愛菜が連れ去られたあと、俺は無力感にさいなまれて壁を思いっきり殴っていた。


「クソッ、目の前で……っ、あいつを……!」


あいつを奪われた。

俺がそばにいたのに!

あいつが異常に愛菜に執着してたのは、わかってただろうが!

ディオも警戒してたし、雅が黒なのはわかってた。

けど、予想以上に学園内に協力者がいたな。

最近までディオがいたから、学園のセキュリティも厳しかった。

だから、しばらく雅も静かにしてたってわけか。


「ちっ、油断した」


学園の外の警備なんて、たかが知れてるってのに。

感情を抑えきれないでいる俺の肩に、学が手を乗せる。


「落ち着け、公共の物を破壊する気か?」

「わりぃ。学、お前は萌を連れて逃げろ」


取り乱した自分が情けなくて、俺は赤くなった拳を隠すように下ろす。


「矢神、お前はどうするつもりだ。勝算はあるのか?」

「一応な。外に出たら警察を呼んでくれ。俺はこいつらを片づけて、すぐに愛菜のところに向かう」


愛菜への道をふさぐ男子生徒たちをにらみすえながら言えば、萌が心配そうに声をかけてくる。

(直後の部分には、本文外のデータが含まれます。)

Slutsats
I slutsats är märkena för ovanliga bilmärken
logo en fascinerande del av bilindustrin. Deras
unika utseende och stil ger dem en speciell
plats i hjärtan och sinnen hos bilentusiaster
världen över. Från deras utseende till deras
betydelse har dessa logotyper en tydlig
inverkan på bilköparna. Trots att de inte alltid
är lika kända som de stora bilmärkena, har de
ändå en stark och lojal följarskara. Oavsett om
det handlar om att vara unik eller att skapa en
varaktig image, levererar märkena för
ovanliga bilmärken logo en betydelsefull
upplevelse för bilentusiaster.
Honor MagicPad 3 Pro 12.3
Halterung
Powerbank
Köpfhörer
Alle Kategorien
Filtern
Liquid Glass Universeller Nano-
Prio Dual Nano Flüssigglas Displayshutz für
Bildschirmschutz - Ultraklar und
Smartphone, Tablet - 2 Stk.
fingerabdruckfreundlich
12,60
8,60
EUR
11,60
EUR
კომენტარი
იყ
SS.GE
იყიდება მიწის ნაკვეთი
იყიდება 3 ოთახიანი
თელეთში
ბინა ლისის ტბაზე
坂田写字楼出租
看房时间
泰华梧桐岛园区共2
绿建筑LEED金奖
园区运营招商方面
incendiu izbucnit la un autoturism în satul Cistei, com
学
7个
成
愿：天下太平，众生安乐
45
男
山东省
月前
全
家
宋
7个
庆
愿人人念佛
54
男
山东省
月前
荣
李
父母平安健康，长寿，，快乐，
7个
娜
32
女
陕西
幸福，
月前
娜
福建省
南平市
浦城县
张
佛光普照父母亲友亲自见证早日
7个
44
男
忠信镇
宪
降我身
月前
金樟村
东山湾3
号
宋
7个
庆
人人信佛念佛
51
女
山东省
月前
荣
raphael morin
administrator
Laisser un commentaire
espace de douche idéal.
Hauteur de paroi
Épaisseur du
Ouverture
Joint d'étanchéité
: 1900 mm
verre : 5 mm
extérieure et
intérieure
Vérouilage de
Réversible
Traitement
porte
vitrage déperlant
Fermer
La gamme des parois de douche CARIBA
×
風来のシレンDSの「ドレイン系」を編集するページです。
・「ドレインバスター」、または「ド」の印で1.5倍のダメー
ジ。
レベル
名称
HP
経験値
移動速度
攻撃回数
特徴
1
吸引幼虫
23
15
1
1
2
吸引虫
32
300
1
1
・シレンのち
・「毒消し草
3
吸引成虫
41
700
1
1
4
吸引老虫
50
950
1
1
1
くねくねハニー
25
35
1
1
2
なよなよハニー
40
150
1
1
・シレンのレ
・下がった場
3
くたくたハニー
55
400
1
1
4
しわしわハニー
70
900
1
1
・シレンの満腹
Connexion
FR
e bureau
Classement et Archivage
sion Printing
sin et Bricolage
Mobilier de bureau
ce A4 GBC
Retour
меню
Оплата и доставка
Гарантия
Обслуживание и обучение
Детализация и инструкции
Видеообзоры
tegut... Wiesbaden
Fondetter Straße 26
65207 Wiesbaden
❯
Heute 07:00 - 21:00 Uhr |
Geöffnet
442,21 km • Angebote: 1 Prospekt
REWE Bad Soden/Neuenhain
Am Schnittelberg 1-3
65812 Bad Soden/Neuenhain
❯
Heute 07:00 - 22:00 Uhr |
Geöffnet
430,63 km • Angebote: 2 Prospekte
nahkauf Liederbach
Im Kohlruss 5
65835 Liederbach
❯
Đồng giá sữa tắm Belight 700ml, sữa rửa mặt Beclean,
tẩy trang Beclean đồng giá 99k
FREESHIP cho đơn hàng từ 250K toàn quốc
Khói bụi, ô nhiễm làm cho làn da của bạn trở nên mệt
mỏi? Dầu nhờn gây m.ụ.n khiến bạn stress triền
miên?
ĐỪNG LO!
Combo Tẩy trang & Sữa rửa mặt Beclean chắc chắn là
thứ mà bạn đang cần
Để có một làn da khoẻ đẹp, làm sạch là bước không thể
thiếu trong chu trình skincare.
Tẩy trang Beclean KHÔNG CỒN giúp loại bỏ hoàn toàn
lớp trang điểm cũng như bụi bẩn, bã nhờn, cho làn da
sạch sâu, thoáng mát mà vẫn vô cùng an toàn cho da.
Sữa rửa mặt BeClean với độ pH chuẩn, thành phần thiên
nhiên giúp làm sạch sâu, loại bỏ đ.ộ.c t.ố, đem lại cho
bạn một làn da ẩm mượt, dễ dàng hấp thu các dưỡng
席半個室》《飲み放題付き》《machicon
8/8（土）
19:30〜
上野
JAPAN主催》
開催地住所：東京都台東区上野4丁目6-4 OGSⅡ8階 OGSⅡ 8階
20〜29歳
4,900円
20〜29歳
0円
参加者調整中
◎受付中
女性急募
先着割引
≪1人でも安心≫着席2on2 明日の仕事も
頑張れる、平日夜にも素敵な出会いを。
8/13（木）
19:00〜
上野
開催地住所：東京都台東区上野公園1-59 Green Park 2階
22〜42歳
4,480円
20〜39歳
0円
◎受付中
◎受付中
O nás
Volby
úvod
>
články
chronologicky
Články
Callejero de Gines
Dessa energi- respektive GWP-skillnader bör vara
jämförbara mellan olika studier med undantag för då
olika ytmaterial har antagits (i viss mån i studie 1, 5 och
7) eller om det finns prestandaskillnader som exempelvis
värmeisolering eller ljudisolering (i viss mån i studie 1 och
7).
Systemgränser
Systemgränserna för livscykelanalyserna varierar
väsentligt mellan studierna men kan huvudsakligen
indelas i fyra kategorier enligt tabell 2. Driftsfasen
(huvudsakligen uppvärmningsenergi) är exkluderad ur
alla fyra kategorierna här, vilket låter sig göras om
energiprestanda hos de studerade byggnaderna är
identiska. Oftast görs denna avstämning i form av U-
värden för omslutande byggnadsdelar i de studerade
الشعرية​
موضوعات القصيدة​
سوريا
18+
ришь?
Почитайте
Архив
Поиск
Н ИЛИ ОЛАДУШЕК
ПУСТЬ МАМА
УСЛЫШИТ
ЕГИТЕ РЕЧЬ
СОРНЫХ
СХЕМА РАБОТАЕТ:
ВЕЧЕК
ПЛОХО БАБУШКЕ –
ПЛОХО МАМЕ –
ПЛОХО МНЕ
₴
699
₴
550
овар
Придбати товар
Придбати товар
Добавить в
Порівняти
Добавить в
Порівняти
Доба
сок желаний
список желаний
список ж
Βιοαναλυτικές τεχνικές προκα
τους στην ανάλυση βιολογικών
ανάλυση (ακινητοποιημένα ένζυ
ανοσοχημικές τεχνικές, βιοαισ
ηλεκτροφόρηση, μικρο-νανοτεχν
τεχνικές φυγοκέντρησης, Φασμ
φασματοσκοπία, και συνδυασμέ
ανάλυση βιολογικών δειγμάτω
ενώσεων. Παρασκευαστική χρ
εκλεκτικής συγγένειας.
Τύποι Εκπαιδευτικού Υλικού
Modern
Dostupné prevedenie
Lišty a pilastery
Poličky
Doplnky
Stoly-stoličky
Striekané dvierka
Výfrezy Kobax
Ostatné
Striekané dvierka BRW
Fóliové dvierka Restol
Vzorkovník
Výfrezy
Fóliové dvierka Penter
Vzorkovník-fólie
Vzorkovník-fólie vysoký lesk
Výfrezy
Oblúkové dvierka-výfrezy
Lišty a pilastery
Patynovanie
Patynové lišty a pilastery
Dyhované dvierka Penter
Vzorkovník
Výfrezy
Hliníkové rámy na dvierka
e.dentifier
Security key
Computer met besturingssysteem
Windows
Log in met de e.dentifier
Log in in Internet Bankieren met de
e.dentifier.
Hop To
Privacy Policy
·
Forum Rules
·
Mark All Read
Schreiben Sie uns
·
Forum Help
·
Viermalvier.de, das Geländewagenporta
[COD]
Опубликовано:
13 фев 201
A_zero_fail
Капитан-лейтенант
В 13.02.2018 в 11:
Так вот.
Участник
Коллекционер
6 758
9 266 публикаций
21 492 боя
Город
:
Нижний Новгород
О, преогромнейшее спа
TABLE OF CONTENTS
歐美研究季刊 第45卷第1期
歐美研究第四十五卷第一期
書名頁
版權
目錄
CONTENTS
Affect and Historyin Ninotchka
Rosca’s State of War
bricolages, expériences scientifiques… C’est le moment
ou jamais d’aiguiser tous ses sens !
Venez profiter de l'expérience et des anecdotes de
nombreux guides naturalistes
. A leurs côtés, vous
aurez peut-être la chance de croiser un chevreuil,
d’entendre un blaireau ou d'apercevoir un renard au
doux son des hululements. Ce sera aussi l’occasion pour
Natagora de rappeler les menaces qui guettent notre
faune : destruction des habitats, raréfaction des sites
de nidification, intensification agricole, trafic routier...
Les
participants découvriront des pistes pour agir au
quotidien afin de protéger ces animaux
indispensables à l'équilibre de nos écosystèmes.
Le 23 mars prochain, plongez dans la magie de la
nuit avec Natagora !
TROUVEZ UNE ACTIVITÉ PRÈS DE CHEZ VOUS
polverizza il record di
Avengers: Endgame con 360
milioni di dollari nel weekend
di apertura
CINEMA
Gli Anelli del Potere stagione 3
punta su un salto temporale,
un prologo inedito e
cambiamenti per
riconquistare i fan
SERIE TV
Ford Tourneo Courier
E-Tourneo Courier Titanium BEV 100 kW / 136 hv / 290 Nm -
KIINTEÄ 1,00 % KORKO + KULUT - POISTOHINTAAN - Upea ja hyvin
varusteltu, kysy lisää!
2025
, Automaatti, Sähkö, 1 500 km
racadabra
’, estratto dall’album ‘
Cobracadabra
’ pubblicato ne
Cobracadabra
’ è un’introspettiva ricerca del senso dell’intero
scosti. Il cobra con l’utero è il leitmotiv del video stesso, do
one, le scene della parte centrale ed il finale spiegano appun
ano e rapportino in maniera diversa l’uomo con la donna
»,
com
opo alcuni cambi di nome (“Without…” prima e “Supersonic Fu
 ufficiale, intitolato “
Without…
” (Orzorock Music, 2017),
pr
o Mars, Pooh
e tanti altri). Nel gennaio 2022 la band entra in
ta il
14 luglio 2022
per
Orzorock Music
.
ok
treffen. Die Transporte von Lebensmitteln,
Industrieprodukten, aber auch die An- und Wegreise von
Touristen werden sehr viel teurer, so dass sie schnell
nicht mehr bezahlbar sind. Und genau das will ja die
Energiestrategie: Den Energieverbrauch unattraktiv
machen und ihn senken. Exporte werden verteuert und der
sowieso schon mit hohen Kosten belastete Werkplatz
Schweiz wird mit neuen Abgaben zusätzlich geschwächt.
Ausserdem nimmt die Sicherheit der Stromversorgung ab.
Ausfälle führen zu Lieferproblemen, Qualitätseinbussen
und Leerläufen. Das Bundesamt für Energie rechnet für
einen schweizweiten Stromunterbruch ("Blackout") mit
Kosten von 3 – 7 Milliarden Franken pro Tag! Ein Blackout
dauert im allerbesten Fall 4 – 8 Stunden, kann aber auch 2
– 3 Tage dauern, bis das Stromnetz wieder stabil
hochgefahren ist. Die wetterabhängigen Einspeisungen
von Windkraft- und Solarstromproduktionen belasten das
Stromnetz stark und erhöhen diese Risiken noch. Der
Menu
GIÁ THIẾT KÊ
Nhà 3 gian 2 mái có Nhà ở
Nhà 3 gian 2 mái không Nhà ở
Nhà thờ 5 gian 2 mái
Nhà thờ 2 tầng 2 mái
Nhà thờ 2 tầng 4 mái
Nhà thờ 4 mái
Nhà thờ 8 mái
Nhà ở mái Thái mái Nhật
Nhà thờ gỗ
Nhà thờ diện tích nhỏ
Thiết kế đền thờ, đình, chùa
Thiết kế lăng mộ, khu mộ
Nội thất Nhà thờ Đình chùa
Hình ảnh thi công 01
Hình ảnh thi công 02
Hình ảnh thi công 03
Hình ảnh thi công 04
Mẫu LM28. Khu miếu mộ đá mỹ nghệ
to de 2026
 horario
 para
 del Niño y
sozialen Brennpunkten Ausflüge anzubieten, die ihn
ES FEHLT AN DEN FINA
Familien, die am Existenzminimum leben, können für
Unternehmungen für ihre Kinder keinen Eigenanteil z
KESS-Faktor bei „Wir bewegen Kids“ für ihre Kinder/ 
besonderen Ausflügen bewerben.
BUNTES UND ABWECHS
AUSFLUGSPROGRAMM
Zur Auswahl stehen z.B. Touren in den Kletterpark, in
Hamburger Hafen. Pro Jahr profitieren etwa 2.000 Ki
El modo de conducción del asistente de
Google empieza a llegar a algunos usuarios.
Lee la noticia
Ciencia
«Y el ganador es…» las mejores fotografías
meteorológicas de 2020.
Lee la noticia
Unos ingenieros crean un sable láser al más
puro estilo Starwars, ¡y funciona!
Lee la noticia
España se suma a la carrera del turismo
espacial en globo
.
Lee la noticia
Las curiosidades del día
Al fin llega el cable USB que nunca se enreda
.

「無事でいてね、ケンケン。それから愛ぴょんのこと、お願いね」

「あぁ、ぜってぇ奪い返すから待っとけ」


その言葉を信じてくれたんだろう。
萌と学はその場を離れていく。

館内に残った俺は生徒たちの顔を見回して、宣言した。


「てめぇら全員、俺にケンカふっかけてきやがったこと、後悔させてやるからな!」


声を張りあげながら、俺は拳を突き出して男子生徒のひとりに殴りかかる。


「ぐはっ、いきなりは卑怯……」

「いきなり殴りかかってきたのは、てめぇらだろうが。落とし前、きっちり自分でつけやがれ」


ぐったりと地面に突っ伏す男子生徒を見たほかの仲間たちは、今度はまとめて襲いかかってきた。

でも俺はその場でしゃがみ込んで、連中の足を払うと倒れたやつらの胸倉をつかんで投げ飛ばす。


「鍛え方が違うんだよ! お前らと遊ぶ気はねぇからな。俺にはすぐに迎えにいってやりたいやつがいんだよ」


俺はざっと15人ほどいた男子生徒を全員倒すと、雅と愛菜が歩いて行ったほうへ足を向ける。


「このへんでいいか」


ほかにも仲間がいることを考えて柱の陰に隠れると、俺は確実に愛菜を守るために親父に電話をかける。